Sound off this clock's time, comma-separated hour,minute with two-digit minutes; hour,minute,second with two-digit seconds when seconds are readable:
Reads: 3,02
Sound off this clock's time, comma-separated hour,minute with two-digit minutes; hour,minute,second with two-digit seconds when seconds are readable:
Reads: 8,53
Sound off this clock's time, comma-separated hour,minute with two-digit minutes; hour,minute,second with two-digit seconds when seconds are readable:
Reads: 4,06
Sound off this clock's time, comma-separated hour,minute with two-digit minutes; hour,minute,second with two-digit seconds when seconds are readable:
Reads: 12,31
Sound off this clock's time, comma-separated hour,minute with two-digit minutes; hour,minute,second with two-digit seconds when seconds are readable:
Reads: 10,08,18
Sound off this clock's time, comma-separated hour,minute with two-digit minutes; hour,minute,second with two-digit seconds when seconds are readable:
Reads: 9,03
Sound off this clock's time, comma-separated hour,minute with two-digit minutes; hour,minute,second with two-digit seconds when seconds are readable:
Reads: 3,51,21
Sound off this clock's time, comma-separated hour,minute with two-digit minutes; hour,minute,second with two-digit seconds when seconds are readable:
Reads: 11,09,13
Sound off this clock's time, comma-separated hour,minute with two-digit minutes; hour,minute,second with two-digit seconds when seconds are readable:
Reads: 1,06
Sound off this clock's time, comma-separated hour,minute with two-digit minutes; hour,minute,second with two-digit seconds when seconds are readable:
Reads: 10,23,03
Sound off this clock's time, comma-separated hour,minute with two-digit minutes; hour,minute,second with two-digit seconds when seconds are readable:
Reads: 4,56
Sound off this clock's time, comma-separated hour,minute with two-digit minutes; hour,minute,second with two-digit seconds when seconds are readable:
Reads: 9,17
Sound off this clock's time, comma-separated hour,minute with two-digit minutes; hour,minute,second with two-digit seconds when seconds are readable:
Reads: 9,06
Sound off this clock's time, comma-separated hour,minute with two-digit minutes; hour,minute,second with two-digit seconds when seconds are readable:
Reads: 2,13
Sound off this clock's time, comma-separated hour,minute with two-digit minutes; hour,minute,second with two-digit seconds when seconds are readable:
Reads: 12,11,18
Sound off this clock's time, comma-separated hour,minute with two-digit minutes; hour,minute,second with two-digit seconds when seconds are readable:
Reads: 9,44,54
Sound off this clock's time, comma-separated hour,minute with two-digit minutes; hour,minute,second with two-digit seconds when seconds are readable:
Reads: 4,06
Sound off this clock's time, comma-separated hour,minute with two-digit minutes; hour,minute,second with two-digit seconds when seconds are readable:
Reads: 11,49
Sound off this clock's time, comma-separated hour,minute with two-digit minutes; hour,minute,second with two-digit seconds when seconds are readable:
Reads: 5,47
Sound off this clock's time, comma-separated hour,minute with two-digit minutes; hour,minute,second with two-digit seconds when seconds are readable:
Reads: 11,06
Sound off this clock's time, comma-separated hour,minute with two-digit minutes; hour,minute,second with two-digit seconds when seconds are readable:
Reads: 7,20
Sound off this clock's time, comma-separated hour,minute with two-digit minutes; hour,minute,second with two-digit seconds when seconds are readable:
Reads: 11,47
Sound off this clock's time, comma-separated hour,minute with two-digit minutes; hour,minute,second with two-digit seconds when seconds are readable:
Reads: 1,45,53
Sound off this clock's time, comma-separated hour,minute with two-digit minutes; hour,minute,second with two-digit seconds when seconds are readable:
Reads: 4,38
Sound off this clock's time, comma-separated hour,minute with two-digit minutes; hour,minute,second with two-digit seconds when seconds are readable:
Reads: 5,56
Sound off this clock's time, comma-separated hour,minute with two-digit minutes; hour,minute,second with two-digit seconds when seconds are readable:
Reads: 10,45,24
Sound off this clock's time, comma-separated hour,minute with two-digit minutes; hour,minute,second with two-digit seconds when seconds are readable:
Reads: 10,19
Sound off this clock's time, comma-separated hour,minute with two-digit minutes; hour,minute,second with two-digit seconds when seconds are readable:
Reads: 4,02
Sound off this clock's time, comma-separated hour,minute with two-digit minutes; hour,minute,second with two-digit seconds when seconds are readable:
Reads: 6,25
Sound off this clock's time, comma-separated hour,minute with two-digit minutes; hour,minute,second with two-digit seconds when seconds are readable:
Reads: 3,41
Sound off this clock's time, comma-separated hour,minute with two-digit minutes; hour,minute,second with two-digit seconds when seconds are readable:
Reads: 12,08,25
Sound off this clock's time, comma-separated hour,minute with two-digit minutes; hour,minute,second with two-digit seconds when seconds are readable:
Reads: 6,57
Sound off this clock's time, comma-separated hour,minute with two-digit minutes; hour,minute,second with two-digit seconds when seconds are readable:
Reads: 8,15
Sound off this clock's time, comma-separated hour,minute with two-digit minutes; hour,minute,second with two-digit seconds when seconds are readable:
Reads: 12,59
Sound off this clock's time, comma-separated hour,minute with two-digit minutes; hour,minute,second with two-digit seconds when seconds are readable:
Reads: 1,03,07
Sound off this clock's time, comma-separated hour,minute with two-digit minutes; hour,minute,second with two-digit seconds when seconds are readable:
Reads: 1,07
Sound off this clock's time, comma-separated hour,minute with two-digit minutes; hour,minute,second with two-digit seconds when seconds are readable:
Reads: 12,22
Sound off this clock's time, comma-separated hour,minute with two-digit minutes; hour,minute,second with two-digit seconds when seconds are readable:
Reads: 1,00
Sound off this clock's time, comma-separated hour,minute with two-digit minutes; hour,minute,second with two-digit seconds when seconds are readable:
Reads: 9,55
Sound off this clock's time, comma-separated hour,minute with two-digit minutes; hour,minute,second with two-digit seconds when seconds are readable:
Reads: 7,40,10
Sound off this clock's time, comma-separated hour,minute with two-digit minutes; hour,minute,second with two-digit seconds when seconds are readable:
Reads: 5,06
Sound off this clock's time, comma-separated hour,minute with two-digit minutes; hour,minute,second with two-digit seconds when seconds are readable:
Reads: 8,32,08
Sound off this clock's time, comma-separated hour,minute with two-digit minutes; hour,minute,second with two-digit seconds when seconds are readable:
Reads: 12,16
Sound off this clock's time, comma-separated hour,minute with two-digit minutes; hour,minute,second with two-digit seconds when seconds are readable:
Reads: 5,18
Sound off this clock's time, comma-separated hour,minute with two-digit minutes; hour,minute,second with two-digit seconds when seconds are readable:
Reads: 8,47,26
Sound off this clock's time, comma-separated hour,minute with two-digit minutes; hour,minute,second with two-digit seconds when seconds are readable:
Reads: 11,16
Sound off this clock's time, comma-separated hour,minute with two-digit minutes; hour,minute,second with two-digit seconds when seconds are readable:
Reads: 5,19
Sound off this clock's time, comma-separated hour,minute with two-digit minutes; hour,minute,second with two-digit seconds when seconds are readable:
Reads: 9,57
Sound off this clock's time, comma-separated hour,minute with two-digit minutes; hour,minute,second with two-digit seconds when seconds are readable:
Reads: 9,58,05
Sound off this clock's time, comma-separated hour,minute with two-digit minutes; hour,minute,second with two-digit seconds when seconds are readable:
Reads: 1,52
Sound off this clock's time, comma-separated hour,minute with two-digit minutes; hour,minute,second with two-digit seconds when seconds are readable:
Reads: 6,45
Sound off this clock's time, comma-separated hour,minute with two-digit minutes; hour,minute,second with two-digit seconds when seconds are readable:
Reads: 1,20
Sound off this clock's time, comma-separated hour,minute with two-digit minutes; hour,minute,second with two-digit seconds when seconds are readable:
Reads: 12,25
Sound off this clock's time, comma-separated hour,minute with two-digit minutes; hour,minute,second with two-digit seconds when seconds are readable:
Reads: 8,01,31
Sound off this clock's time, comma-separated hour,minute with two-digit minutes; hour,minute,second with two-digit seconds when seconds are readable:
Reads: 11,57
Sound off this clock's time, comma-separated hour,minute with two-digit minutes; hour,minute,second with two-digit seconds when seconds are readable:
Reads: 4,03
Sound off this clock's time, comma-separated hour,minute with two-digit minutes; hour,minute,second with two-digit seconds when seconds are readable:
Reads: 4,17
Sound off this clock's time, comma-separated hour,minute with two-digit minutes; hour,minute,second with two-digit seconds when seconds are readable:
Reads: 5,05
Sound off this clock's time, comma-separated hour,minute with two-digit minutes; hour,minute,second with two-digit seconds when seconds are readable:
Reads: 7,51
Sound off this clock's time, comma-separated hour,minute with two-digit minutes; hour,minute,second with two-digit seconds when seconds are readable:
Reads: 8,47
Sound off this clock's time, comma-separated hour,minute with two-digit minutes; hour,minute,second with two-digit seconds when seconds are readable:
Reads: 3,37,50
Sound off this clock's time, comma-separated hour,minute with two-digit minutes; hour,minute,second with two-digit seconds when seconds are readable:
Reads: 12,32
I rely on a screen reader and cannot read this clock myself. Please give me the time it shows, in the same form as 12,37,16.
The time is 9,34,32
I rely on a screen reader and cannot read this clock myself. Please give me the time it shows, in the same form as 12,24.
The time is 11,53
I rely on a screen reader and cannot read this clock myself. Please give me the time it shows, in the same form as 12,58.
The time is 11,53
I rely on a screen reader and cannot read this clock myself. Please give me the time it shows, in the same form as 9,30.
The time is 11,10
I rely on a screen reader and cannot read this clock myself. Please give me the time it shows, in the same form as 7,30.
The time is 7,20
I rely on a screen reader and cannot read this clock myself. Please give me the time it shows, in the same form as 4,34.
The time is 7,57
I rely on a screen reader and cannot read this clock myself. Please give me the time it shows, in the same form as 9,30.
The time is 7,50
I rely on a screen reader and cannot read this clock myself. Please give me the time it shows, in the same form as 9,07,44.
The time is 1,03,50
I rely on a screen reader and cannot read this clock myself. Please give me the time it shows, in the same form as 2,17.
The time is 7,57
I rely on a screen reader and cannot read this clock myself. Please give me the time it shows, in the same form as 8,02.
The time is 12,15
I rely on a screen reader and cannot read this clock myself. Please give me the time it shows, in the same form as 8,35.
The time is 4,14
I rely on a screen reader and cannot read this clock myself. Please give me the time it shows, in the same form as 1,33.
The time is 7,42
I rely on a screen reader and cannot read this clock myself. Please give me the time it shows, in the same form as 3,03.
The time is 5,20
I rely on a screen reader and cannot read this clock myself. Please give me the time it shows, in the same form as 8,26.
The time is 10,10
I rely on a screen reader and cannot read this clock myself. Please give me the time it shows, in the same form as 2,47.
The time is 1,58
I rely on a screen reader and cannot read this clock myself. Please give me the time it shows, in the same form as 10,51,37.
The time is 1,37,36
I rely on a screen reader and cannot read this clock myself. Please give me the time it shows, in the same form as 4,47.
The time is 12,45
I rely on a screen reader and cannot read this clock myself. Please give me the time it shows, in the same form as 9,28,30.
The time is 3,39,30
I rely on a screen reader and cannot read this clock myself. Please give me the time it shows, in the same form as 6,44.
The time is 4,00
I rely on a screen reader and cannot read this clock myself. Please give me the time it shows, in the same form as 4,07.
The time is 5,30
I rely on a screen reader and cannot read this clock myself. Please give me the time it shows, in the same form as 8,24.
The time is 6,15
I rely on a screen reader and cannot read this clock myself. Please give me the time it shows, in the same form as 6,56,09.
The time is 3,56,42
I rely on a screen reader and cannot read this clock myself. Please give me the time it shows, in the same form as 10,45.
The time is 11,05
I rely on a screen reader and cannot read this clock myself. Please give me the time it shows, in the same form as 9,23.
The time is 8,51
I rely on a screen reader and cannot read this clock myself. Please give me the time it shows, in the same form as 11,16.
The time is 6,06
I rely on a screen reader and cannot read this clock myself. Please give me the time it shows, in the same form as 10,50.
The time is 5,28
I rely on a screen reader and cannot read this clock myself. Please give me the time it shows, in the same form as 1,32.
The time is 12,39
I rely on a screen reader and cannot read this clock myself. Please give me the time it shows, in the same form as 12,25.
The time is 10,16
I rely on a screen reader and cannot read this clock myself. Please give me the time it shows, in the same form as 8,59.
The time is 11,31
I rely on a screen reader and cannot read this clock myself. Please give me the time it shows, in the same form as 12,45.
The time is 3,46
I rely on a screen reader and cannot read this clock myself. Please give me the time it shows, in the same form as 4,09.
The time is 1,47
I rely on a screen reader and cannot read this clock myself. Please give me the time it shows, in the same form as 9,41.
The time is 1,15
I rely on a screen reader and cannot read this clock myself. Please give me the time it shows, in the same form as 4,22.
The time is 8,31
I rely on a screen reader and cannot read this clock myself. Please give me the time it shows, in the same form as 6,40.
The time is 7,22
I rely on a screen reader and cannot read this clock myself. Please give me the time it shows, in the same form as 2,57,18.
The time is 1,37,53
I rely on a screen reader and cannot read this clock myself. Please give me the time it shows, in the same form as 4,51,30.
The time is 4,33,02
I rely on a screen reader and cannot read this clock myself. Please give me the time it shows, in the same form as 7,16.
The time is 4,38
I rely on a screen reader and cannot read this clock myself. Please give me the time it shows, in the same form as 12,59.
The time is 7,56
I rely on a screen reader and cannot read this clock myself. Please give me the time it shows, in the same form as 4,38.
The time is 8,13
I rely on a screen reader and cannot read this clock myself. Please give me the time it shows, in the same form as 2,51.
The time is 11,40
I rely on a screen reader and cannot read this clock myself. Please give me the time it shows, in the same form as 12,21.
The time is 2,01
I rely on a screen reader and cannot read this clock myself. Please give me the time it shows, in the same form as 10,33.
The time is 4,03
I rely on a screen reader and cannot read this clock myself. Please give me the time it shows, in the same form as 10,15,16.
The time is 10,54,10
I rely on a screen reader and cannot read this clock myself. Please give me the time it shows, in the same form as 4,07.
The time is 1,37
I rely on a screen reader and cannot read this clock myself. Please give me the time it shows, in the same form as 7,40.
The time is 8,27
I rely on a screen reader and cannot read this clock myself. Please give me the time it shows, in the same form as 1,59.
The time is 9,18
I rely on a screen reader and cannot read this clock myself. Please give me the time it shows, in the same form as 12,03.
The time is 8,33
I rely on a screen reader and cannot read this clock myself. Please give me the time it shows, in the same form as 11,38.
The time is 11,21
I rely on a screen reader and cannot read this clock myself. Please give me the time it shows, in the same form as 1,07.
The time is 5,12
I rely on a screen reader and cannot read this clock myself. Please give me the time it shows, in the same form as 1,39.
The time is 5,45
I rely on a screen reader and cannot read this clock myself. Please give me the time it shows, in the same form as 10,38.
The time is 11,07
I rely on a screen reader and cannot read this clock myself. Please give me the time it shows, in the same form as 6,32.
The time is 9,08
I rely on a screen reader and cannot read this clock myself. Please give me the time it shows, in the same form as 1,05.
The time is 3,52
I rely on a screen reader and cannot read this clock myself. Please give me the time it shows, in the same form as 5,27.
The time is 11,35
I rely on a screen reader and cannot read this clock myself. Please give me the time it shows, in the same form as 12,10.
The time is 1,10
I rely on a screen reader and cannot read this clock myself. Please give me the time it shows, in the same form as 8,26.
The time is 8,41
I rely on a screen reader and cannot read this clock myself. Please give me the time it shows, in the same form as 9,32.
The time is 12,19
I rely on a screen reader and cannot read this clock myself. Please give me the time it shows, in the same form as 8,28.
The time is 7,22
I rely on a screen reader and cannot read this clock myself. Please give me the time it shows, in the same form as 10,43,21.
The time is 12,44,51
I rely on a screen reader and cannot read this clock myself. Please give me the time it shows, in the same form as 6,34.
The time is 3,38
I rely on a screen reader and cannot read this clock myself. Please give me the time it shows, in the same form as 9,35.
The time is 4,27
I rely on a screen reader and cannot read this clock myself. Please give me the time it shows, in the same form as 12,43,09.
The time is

- _EXERCISE DIRECTIONS_
Extract the lines of the listing above, from its first line through the line containing "Reads: 12,31", and reproduce them verbatim.

- _THE REPLY_
Sound off this clock's time, comma-separated hour,minute with two-digit minutes; hour,minute,second with two-digit seconds when seconds are readable:
Reads: 3,02
Sound off this clock's time, comma-separated hour,minute with two-digit minutes; hour,minute,second with two-digit seconds when seconds are readable:
Reads: 8,53
Sound off this clock's time, comma-separated hour,minute with two-digit minutes; hour,minute,second with two-digit seconds when seconds are readable:
Reads: 4,06
Sound off this clock's time, comma-separated hour,minute with two-digit minutes; hour,minute,second with two-digit seconds when seconds are readable:
Reads: 12,31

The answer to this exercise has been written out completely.